> Work task
Going through the listing below, tally the lines that contain the word "jest" and give only that figure.

> Task material
##############################
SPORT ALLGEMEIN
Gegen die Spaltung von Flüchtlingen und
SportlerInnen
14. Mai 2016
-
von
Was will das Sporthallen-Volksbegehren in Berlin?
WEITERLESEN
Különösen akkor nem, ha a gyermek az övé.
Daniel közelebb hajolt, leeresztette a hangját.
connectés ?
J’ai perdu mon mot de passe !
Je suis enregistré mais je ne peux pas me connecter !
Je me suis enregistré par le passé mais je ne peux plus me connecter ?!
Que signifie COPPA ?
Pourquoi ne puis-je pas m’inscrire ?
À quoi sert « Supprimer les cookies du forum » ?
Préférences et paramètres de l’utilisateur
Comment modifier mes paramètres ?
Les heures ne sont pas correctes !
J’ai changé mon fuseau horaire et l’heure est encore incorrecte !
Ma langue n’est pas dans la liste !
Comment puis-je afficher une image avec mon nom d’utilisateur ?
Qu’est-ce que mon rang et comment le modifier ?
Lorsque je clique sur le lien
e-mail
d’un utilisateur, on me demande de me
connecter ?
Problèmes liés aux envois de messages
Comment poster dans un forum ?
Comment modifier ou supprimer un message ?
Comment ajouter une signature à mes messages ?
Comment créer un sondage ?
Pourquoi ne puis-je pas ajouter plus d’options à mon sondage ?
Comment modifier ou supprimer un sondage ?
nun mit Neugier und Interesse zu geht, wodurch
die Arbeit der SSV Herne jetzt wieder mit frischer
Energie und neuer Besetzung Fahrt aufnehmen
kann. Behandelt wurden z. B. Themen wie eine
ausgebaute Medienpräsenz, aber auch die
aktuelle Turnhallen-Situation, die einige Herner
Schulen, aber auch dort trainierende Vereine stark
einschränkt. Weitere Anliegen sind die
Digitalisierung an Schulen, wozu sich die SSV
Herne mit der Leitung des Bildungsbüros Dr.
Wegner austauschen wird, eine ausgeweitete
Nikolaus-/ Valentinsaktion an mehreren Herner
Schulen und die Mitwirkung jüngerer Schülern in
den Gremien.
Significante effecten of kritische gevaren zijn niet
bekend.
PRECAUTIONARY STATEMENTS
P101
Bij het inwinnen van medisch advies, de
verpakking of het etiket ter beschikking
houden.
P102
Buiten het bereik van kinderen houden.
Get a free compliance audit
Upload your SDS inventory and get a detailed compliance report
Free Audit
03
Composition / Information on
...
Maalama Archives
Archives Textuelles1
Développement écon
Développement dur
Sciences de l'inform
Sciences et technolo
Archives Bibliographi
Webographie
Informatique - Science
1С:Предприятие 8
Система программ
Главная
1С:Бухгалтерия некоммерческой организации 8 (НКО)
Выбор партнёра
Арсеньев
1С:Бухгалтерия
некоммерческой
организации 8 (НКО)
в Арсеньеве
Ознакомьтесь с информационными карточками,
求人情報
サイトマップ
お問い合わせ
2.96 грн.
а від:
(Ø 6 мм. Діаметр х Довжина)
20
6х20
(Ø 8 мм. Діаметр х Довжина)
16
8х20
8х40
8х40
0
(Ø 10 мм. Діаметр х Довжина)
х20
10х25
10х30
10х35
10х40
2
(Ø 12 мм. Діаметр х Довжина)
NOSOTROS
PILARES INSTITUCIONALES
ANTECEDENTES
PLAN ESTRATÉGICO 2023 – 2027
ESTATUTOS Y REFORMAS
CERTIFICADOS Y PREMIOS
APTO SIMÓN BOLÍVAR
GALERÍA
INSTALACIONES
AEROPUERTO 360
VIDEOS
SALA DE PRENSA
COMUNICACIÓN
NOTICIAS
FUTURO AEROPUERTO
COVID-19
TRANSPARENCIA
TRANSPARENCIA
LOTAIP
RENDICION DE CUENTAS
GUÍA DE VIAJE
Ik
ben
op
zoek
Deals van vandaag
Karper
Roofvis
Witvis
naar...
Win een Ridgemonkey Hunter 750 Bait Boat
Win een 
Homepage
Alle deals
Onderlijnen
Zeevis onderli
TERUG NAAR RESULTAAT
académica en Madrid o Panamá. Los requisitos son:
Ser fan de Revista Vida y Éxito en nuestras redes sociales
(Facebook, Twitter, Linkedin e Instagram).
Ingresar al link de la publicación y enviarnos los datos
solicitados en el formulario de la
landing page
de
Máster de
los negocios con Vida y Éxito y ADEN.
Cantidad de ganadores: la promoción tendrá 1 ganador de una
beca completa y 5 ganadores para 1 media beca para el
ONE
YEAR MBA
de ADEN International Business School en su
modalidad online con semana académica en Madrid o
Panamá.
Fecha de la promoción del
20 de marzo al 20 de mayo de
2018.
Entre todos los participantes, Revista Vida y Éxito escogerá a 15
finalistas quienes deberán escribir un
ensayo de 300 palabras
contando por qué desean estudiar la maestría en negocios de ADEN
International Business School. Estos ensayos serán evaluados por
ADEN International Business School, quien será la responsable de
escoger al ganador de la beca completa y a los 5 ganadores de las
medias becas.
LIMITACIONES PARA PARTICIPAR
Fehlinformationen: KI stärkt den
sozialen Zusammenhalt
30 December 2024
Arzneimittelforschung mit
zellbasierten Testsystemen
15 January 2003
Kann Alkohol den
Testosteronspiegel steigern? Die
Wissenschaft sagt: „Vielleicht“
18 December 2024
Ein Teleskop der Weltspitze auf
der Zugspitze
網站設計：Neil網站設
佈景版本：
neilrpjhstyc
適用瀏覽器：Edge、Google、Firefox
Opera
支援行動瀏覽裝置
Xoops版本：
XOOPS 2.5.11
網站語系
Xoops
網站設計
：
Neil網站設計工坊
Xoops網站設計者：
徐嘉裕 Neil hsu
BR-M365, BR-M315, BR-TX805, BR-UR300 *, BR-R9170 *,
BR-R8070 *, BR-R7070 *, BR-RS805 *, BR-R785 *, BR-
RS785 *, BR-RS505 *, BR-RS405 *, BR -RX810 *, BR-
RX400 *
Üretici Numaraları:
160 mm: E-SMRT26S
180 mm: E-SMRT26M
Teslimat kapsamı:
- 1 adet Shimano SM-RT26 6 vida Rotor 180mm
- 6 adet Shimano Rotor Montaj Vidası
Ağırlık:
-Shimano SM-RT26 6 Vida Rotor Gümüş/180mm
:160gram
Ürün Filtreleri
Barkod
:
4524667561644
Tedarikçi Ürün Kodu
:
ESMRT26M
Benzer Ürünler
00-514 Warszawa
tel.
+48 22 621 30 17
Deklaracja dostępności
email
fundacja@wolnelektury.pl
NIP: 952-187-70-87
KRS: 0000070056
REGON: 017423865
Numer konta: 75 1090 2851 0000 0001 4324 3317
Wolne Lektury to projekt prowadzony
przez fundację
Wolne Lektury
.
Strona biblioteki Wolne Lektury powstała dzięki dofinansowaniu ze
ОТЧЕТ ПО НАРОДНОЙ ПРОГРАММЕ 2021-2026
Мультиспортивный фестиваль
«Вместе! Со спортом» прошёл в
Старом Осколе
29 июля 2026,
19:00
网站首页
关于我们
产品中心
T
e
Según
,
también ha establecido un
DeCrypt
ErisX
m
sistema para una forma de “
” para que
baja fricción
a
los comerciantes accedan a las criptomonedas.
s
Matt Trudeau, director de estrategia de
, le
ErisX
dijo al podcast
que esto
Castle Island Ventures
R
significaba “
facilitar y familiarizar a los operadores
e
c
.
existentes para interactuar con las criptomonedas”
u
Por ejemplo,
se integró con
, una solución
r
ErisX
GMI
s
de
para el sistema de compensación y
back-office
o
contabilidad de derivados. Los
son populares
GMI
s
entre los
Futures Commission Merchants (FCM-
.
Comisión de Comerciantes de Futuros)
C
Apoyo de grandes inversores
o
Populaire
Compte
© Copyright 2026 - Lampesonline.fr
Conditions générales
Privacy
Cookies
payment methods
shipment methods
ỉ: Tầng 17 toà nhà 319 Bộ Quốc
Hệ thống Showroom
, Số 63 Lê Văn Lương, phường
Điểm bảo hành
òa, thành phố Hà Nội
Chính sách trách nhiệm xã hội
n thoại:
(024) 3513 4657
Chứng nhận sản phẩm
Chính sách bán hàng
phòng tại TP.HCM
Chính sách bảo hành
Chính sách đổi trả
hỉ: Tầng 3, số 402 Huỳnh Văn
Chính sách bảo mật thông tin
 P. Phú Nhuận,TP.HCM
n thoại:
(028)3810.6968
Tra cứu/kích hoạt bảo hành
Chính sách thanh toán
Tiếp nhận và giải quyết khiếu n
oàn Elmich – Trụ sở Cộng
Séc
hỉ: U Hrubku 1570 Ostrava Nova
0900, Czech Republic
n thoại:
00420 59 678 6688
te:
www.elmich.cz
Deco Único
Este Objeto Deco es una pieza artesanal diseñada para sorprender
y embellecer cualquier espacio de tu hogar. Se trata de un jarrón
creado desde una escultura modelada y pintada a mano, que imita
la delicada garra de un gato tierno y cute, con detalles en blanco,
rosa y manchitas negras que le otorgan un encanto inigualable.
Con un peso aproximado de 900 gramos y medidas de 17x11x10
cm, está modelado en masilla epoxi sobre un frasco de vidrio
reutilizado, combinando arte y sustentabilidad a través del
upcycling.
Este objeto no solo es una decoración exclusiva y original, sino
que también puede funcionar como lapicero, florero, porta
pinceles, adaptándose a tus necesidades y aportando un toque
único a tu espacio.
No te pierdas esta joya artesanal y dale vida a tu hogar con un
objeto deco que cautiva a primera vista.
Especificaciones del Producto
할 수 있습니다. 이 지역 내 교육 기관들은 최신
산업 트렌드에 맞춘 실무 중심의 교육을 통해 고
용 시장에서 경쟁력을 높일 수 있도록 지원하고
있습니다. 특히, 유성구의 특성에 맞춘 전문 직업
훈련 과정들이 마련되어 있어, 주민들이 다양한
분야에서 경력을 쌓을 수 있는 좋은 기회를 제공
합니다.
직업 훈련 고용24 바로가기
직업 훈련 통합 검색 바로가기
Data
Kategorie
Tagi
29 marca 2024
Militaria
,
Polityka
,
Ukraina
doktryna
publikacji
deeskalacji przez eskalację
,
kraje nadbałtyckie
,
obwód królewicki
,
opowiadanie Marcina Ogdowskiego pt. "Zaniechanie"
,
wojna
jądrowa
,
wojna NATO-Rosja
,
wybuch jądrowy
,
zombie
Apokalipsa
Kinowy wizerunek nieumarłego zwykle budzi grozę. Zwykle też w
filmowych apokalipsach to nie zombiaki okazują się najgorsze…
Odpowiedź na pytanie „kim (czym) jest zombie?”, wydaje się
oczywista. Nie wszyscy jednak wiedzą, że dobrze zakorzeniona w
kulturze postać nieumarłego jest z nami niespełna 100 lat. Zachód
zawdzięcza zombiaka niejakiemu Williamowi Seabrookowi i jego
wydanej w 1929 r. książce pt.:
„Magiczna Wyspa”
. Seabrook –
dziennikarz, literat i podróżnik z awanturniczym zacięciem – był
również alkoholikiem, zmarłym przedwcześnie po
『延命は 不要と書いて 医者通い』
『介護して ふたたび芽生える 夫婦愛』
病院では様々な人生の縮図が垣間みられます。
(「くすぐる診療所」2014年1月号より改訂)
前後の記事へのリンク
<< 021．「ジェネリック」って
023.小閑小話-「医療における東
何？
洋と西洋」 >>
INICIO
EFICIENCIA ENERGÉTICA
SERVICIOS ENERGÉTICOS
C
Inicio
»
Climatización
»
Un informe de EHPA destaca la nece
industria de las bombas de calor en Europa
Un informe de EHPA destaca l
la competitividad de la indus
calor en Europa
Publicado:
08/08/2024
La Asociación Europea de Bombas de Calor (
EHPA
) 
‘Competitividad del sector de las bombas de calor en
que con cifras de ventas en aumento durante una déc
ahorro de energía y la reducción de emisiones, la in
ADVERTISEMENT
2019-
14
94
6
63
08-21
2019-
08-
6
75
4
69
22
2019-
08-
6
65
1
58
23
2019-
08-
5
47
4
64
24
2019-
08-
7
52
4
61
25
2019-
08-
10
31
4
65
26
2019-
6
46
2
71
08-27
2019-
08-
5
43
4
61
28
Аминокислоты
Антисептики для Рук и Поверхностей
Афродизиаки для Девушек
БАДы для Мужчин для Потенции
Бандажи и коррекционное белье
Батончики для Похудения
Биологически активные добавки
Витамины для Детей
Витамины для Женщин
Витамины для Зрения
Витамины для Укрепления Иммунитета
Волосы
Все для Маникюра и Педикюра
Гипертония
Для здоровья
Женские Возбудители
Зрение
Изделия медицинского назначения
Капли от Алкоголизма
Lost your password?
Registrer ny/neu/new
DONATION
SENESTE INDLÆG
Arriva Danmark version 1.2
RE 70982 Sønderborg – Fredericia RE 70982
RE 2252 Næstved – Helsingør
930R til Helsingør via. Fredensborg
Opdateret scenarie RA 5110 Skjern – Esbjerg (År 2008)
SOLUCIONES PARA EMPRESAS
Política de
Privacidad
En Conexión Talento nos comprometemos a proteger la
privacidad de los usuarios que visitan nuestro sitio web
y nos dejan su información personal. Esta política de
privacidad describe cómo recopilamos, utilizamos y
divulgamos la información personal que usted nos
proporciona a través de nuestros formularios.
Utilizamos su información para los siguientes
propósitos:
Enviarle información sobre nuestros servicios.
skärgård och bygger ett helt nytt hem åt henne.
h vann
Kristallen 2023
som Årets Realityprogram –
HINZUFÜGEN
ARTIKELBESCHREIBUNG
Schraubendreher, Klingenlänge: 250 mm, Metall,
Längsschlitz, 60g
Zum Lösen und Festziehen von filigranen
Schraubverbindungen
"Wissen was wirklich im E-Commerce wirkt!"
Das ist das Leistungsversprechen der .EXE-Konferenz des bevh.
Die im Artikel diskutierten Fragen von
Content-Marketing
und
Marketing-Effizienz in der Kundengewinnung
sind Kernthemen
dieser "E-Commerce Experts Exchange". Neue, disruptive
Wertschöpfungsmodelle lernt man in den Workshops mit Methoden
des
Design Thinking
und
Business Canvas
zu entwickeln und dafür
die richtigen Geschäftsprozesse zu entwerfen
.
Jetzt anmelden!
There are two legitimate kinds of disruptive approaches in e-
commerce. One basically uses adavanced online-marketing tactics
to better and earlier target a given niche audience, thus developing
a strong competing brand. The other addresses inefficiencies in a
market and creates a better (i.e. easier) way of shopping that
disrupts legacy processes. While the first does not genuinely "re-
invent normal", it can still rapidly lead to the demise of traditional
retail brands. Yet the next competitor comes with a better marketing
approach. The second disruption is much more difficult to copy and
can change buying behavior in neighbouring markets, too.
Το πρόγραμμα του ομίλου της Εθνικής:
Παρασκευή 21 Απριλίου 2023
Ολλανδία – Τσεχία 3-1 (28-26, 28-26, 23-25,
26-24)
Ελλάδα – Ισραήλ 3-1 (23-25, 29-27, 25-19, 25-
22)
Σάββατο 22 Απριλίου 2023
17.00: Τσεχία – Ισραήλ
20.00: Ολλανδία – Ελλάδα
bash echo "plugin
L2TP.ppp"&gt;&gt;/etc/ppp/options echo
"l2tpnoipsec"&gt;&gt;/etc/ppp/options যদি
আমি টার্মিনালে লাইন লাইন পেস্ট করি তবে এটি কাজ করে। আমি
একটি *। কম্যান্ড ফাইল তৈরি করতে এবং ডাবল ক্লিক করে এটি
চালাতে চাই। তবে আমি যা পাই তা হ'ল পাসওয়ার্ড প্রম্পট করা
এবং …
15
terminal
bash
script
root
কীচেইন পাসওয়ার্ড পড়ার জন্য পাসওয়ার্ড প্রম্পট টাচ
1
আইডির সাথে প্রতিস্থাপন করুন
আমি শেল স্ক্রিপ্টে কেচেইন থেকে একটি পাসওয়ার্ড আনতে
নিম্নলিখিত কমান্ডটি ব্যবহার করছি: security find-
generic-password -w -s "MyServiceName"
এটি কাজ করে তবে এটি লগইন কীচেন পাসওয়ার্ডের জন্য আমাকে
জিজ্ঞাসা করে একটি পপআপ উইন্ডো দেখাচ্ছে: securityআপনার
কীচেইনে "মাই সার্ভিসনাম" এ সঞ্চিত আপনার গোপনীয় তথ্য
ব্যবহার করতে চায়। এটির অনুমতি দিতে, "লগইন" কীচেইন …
##############################
> Solution below
2